INSTRUCTIONS FOR THE TASK
Your answer should be one number: the count of lines in these entries that hold the word "Accession".

───── DATA EXTRACT

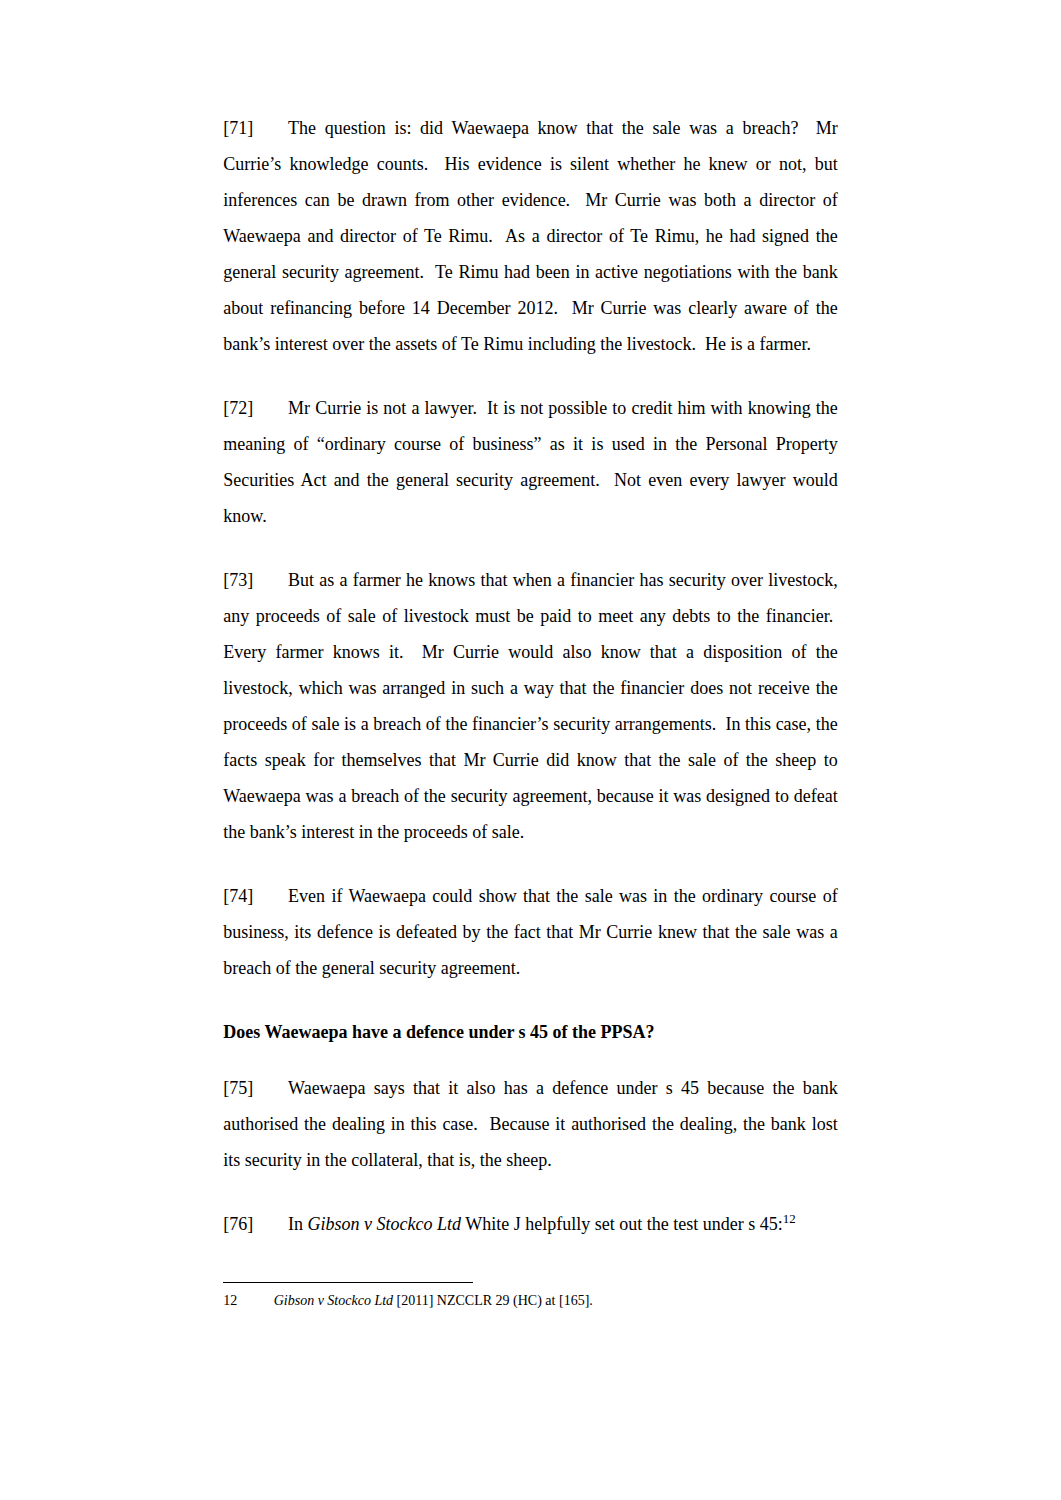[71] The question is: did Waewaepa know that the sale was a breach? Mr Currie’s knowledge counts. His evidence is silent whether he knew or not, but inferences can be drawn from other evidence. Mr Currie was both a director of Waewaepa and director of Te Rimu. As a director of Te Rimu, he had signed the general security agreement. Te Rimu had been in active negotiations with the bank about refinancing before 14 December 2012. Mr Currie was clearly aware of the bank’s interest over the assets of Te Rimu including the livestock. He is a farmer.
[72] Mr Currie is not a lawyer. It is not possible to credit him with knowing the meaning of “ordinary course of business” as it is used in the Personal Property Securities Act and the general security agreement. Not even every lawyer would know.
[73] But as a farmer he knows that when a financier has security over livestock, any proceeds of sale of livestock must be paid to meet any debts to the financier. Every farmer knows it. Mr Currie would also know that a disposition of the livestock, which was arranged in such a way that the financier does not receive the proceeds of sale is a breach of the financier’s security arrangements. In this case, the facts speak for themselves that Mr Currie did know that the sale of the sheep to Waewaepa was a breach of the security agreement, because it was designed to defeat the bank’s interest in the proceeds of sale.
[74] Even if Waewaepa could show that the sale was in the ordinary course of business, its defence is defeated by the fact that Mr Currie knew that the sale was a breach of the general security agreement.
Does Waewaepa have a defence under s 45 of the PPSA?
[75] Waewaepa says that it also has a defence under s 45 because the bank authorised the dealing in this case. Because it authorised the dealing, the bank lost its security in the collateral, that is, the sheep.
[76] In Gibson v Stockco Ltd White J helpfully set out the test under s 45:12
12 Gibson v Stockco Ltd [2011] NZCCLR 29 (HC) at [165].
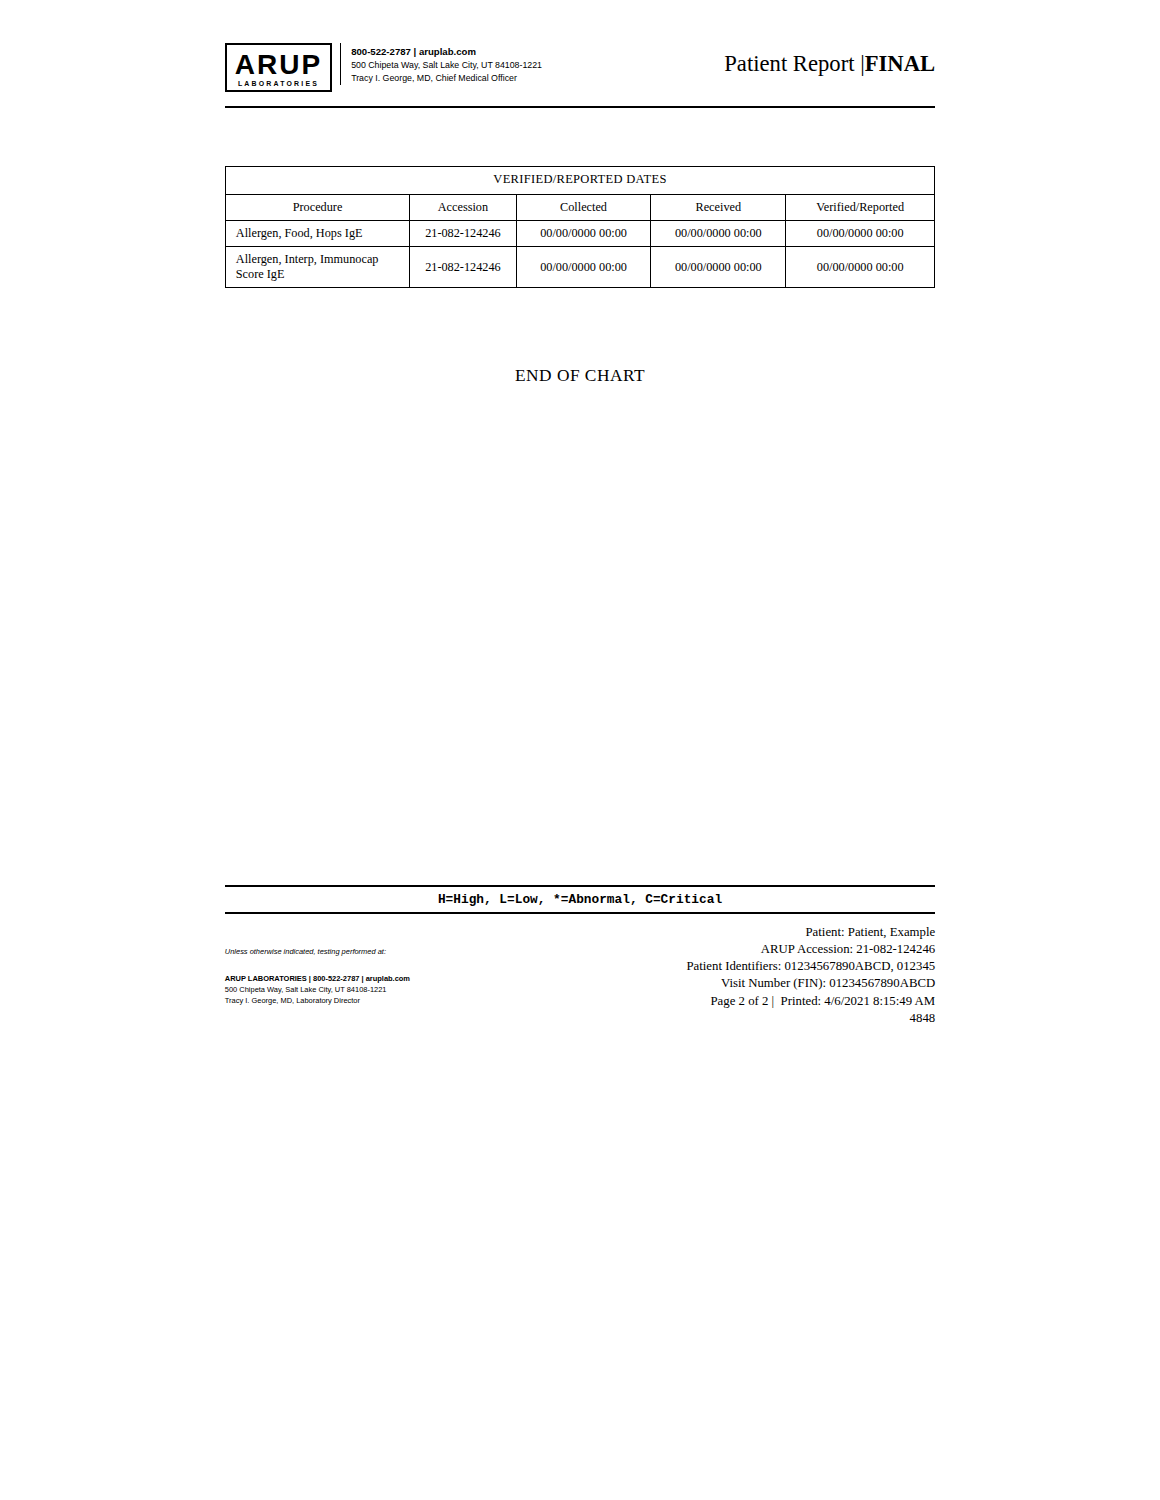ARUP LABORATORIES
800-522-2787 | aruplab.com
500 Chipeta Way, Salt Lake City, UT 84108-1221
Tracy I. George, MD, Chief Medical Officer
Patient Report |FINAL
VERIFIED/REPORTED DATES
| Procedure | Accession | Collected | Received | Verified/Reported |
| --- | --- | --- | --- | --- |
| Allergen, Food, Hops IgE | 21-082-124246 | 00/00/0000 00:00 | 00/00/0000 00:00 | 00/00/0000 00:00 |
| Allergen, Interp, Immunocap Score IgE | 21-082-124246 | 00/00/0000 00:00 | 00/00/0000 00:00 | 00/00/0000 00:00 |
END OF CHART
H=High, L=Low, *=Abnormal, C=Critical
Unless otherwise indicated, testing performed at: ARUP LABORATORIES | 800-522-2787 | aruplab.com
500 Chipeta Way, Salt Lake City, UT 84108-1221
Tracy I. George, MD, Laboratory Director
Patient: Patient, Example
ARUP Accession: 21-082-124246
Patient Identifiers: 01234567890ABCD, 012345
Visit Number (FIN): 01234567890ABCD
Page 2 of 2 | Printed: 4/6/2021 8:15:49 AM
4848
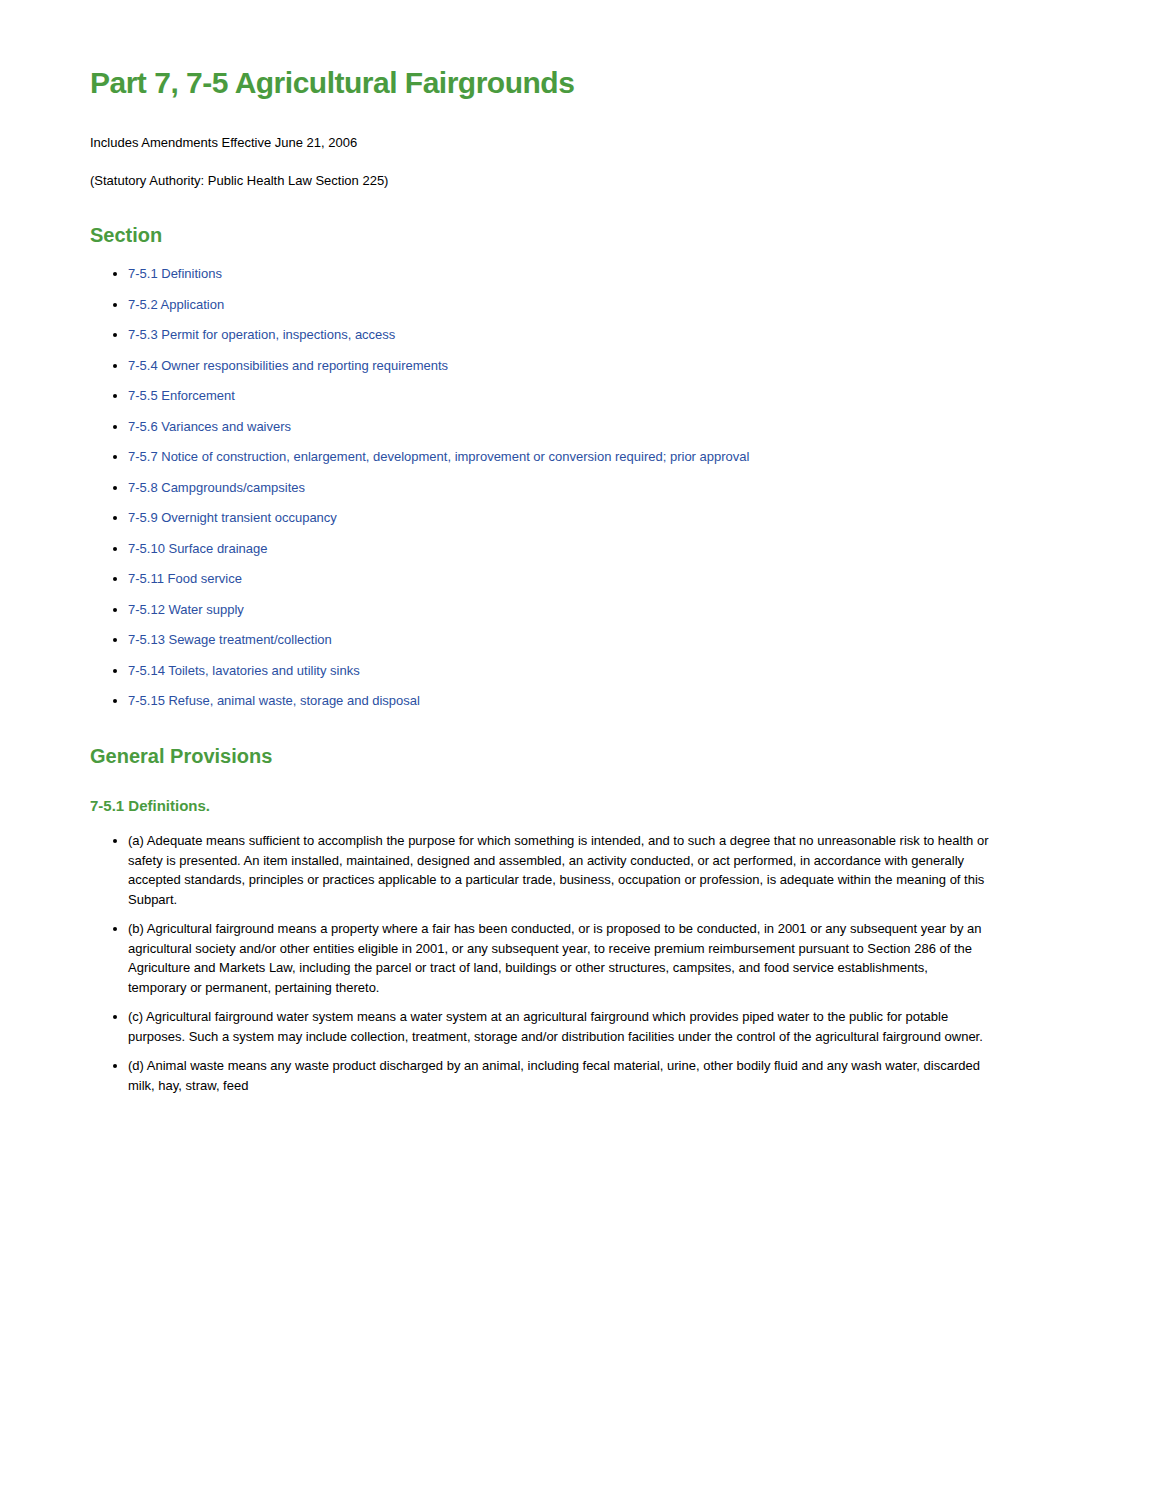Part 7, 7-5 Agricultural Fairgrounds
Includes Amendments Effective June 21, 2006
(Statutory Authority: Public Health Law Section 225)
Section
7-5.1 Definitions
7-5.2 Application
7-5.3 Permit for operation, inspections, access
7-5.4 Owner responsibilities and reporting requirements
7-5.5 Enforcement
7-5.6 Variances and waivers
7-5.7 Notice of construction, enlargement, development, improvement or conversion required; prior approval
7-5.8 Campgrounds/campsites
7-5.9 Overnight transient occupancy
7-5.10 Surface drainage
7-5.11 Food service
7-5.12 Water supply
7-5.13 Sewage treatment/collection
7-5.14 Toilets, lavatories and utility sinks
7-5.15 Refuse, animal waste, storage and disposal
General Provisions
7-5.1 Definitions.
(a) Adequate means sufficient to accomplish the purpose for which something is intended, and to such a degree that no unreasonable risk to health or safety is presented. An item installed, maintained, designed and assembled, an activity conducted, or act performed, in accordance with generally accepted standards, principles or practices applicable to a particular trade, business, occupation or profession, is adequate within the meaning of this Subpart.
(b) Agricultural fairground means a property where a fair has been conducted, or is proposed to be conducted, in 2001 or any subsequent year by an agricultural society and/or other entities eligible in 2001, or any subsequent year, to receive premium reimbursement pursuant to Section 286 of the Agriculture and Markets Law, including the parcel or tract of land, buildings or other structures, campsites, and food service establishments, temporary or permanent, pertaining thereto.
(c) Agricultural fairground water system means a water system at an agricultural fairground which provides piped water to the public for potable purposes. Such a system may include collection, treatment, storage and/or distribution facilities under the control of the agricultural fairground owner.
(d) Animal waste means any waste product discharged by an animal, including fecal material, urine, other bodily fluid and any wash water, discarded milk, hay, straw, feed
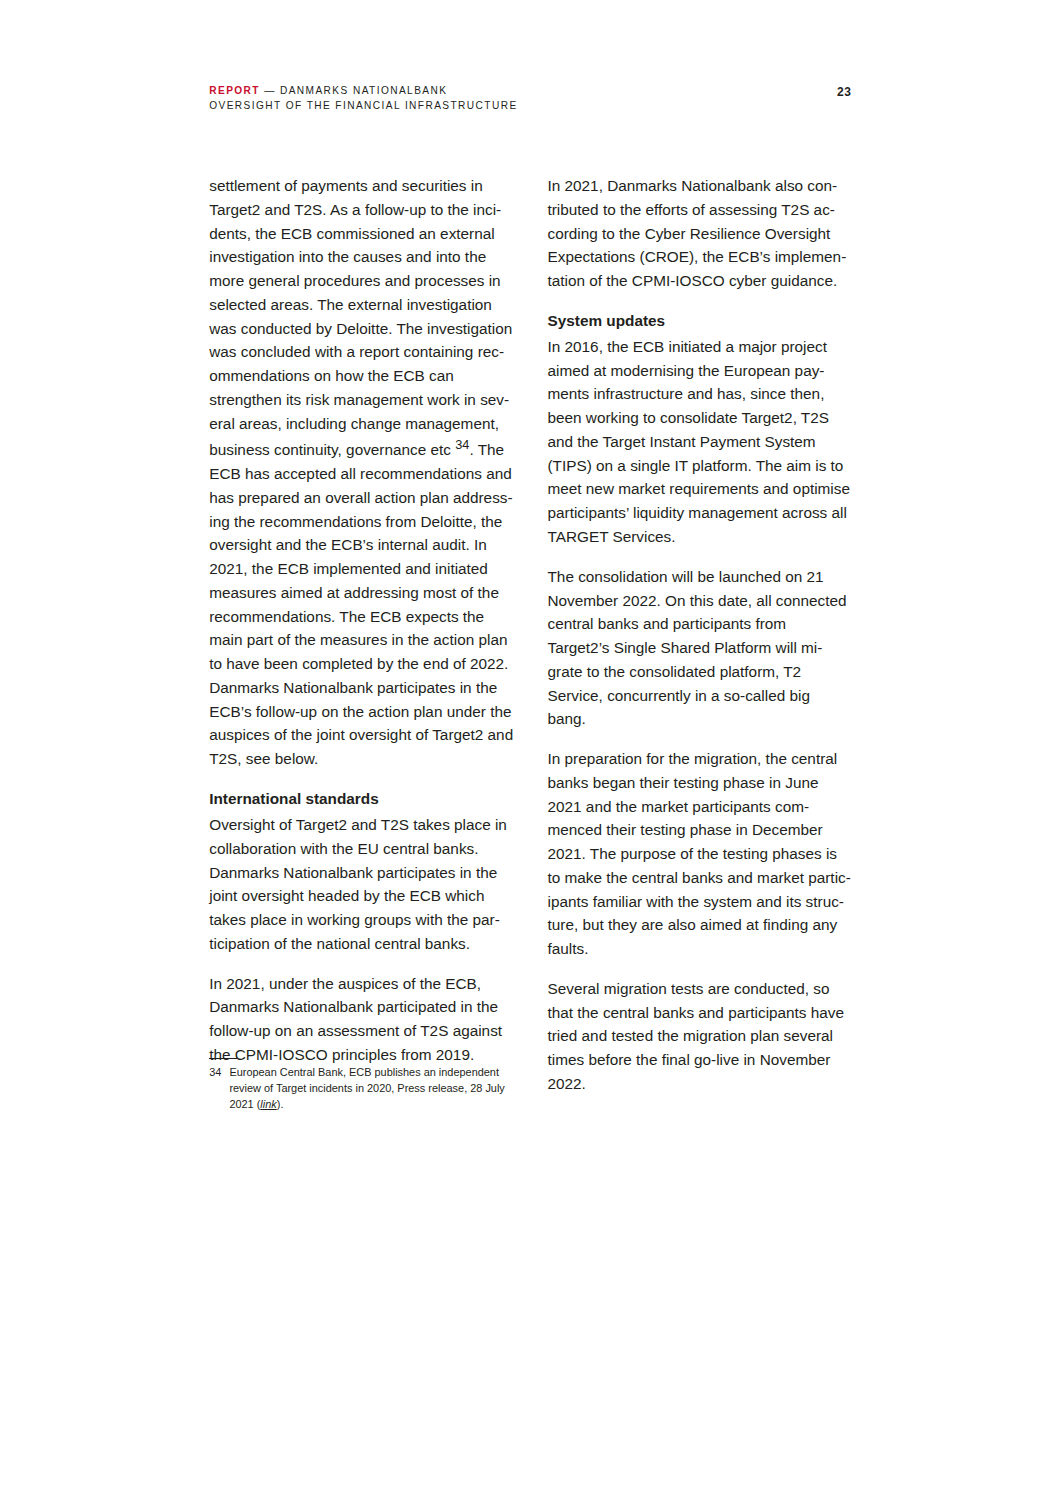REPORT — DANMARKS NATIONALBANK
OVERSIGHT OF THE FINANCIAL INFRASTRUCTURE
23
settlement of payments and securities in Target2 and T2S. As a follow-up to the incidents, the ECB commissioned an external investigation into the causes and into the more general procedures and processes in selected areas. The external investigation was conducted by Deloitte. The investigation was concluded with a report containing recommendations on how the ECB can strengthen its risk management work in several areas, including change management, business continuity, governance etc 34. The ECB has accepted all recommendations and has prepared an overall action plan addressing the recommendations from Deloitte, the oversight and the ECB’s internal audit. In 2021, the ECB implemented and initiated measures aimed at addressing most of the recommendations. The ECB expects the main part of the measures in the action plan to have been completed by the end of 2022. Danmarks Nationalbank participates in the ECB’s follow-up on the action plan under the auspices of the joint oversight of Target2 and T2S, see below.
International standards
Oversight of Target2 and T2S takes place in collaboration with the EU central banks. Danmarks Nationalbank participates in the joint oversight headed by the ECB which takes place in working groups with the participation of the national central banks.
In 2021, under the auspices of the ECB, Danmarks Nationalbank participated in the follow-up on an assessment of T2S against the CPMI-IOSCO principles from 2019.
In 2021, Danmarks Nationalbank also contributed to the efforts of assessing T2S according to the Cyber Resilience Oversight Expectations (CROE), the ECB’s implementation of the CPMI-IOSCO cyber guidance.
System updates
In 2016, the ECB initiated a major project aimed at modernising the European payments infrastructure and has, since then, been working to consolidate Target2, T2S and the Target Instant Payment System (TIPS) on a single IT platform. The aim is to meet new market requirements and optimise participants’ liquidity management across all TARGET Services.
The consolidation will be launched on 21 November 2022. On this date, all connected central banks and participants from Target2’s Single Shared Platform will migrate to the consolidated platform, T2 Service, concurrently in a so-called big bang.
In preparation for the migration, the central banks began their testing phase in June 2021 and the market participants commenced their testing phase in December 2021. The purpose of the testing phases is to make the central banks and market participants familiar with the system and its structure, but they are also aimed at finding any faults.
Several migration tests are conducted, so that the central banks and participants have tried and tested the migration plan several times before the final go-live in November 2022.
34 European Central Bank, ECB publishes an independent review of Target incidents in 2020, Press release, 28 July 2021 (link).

──────────

RESULT OF THE EXERCISE
2